Another demonstration that lower cost clean H2 could be produced in large quantity, with surplus/excess REs, for fixed and mobile FCs.

How soon can this process by mass reproduced together with FCEVs of all sizes?


We could see point of use hydrogen with renewable power contracts, FC buses and delivery trucks, cleaner air, less imported oil in the coming years.


How soon can this process by mass reproduced together with FCEVs of all sizes?

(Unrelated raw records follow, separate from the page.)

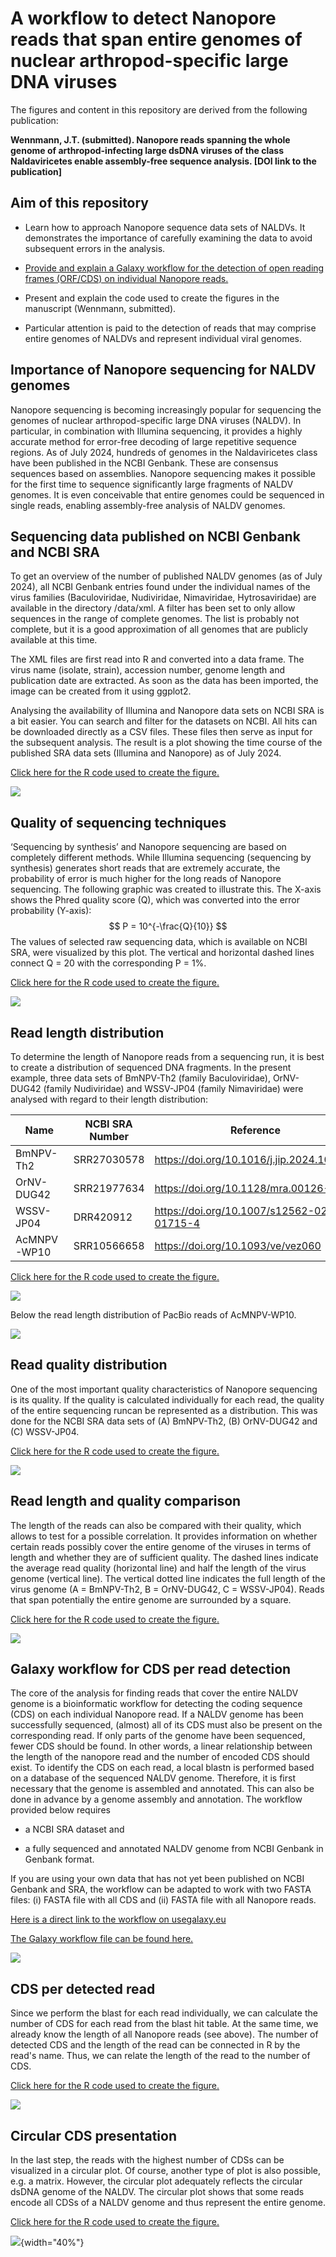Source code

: # A workflow to detect Nanopore reads that span entire genomes of nuclear arthropod-specific large DNA viruses

The figures and content in this repository are derived from the following publication:

**Wennmann, J.T. (submitted). Nanopore reads spanning the whole genome of arthropod-infecting large dsDNA viruses of the class Naldaviricetes enable assembly-free sequence analysis. [DOI link to the publication]**

## Aim of this repository

-   Learn how to approach Nanopore sequence data sets of NALDVs. It demonstrates the importance of carefully examining the data to avoid subsequent errors in the analysis.

-   [Provide and explain a Galaxy workflow for the detection of open reading frames (ORF/CDS) on individual Nanopore reads.](https://usegalaxy.eu/published/workflow?id=08f41680101a1a45)

-   Present and explain the code used to create the figures in the manuscript (Wennmann, submitted).

-   Particular attention is paid to the detection of reads that may comprise entire genomes of NALDVs and represent individual viral genomes.

## Importance of Nanopore sequencing for NALDV genomes

Nanopore sequencing is becoming increasingly popular for sequencing the genomes of nuclear arthropod-specific large DNA viruses (NALDV). In particular, in combination with Illumina sequencing, it provides a highly accurate method for error-free decoding of large repetitive sequence regions. As of July 2024, hundreds of genomes in the Naldaviricetes class have been published in the NCBI Genbank. These are consensus sequences based on assemblies. Nanopore sequencing makes it possible for the first time to sequence significantly large fragments of NALDV genomes. It is even conceivable that entire genomes could be sequenced in single reads, enabling assembly-free analysis of NALDV genomes.

## Sequencing data published on NCBI Genbank and NCBI SRA

To get an overview of the number of published NALDV genomes (as of July 2024), all NCBI Genbank entries found under the individual names of the virus families (Baculoviridae, Nudiviridae, Nimaviridae, Hytrosaviridae) are available in the directory /data/xml. A filter has been set to only allow sequences in the range of complete genomes. The list is probably not complete, but it is a good approximation of all genomes that are publicly available at this time.

The XML files are first read into R and converted into a data frame. The virus name (isolate, strain), accession number, genome length and publication date are extracted. As soon as the data has been imported, the image can be created from it using ggplot2.

Analysing the availability of Illumina and Nanopore data sets on NCBI SRA is a bit easier. You can search and filter for the datasets on NCBI. All hits can be downloaded directly as a CSV files. These files then serve as input for the subsequent analysis. The result is a plot showing the time course of the published SRA data sets (Illumina and Nanopore) as of July 2024.

[Click here for the R code used to create the figure.](NCBI_statistics.Rmd)

![](output/ncbi_stats/NALDV_stats_on_Genbank_SRA.png)

## Quality of sequencing techniques

‘Sequencing by synthesis’ and Nanopore sequencing are based on completely different methods. While Illumina sequencing (sequencing by synthesis) generates short reads that are extremely accurate, the probability of error is much higher for the long reads of Nanopore sequencing. The following graphic was created to illustrate this. The X-axis shows the Phred quality score (Q), which was converted into the error probability (Y-axis): $$
P = 10^{-\frac{Q}{10}}
$$ The values of selected raw sequencing data, which is available on NCBI SRA, were visualized by this plot. The vertical and horizontal dashed lines connect Q = 20 with the corresponding P = 1%.

[Click here for the R code used to create the figure.](https://github.com/wennj/naldv-whole-genome-reads/blob/main/quality_score_visualization.R)

![](output/ncbi_stats/phred_vs_probability_combined.png)

## Read length distribution

To determine the length of Nanopore reads from a sequencing run, it is best to create a distribution of sequenced DNA fragments. In the present example, three data sets of BmNPV-Th2 (family Baculoviridae), OrNV-DUG42 (family Nudiviridae) and WSSV-JP04 (family Nimaviridae) were analysed with regard to their length distribution:

| Name        | NCBI SRA Number | Reference                                    |
|-----------------|-----------------|--------------------------------------|
| BmNPV-Th2   | SRR27030578     | <https://doi.org/10.1016/j.jip.2024.108221>  |
| OrNV-DUG42  | SRR21977634     | <https://doi.org/10.1128/mra.00126-23>       |
| WSSV-JP04   | DRR420912       | <https://doi.org/10.1007/s12562-023-01715-4> |
| AcMNPV-WP10 | SRR10566658     | <https://doi.org/10.1093/ve/vez060>          |

[Click here for the R code used to create the figure.](https://github.com/wennj/naldv-whole-genome-reads/blob/main/2_length_quality_statistics.Rmd)

![](output/read_length_distribution/length_distribution_combined.png)

Below the read length distribution of PacBio reads of AcMNPV-WP10.

![](output/read_length_distribution/length_distribution_combined_PB.png)

## Read quality distribution

One of the most important quality characteristics of Nanopore sequencing is its quality. If the quality is calculated individually for each read, the quality of the entire sequencing runcan be represented as a distribution. This was done for the NCBI SRA data sets of (A) BmNPV-Th2, (B) OrNV-DUG42 and (C) WSSV-JP04.

[Click here for the R code used to create the figure.](https://github.com/wennj/naldv-whole-genome-reads/blob/main/2_length_quality_statistics.Rmd)

![](output/read_quality_distribution/read_quality_distribution_combined.png)

## Read length and quality comparison

The length of the reads can also be compared with their quality, which allows to test for a possible correlation. It provides information on whether certain reads possibly cover the entire genome of the viruses in terms of length and whether they are of sufficient quality. The dashed lines indicate the average read quality (horizontal line) and half the length of the virus genome (vertical line). The vertical dotted line indicates the full length of the virus genome (A = BmNPV-Th2, B = OrNV-DUG42, C = WSSV-JP04). Reads that span potentially the entire genome are surrounded by a square.

[Click here for the R code used to create the figure.](https://github.com/wennj/naldv-whole-genome-reads/blob/main/2_length_quality_statistics.Rmd)

![](output/read_length_vs_quality/read_length_vs_quality_combined.png)

## Galaxy workflow for CDS per read detection

The core of the analysis for finding reads that cover the entire NALDV genome is a bioinformatic workflow for detecting the coding sequence (CDS) on each individual Nanopore read. If a NALDV genome has been successfully sequenced, (almost) all of its CDS must also be present on the corresponding read. If only parts of the genome have been sequenced, fewer CDS should be found. In other words, a linear relationship between the length of the nanopore read and the number of encoded CDS should exist. To identify the CDS on each read, a local blastn is performed based on a database of the sequenced NALDV genome. Therefore, it is first necessary that the genome is assembled and annotated. This can also be done in advance by a genome assembly and annotation. The workflow provided below requires

-   a NCBI SRA dataset and

-   a fully sequenced and annotated NALDV genome from NCBI Genbank in Genbank format.

If you are using your own data that has not yet been published on NCBI Genbank and SRA, the workflow can be adapted to work with two FASTA files: (i) FASTA file with all CDS and (ii) FASTA file with all Nanopore reads.

[Here is a direct link to the workflow on usegalaxy.eu](https://usegalaxy.eu/u/wennmann/w/naldv-whole-genome-read-detection)

[The Galaxy workflow file can be found here.](https://github.com/wennj/naldv-whole-genome-reads/tree/main/data/galaxy_workflow)

![](data/galaxy_workflow/galaxy_workflow_2024-11-04.png)

## CDS per detected read

Since we perform the blast for each read individually, we can calculate the number of CDS for each read from the blast hit table. At the same time, we already know the length of all Nanopore reads (see above). The number of detected CDS and the length of the read can be connected in R by the read's name. Thus, we can relate the length of the read to the number of CDS.

[Click here for the R code used to create the figure.](https://github.com/wennj/naldv-whole-genome-reads/blob/main/3_CDS_per_read_statistic.Rmd)

![](output/CDS_per_read.png)

## Circular CDS presentation

In the last step, the reads with the highest number of CDSs can be visualized in a circular plot. Of course, another type of plot is also possible, e.g. a matrix. However, the circular plot adequately reflects the circular dsDNA genome of the NALDV. The circular plot shows that some reads encode all CDSs of a NALDV genome and thus represent the entire genome.

[Click here for the R code used to create the figure.](https://github.com/wennj/naldv-whole-genome-reads/blob/main/4_circular_read_plot.Rmd)

![](output/circular_CDS_plot/circlize_plot_BmNPV_OrNV_legend_AB.png){width="40%"}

Just as soon as it makes sense economically. Fuel cells are getting better but they have been under development since 1838 (no that is not a typo). There are places where they make sense now. Spacecraft, maybe non-nuclear submarines, maybe drones, etc. As a fuel, hydrogen has a lot of problems. All this research did is make the production a very small amount more efficient. You still need to use the energy to split the water which is more than you will get back and need to either compress it or even more difficult, liquefy it. This is more energy gone. Do we have excess renewable energy? Where? For the most part cars, delivery trucks, and transit buses can run more economically on batteries. Maybe by the time fuel cells are ready for prime time, some one will have figured out how to make rechargeable lithium air batteries which will largely negate the need for fuel cells.



Your post that fuel cells have been under development since 1838 with the implication that they have not progressed very well forgot to mention that batteries have been under development since 1800! :-)

And electrified delivery trucks for anything but short routes are tending to make use of fuel cells, whether by La Poste and Michelin, UPS or the grocery delivery truck on this forum today, where the fuel cell will also provide cooling.


Economics is ONE way to look at an issue, it is NOT the only way. Many issues need to be resolved, but they are not the most profitable. Health, safety, national security, energy security and other consideration are taken into account.

William Stockwell

Right now I think the best combination might be batteries and methanol fuel cells.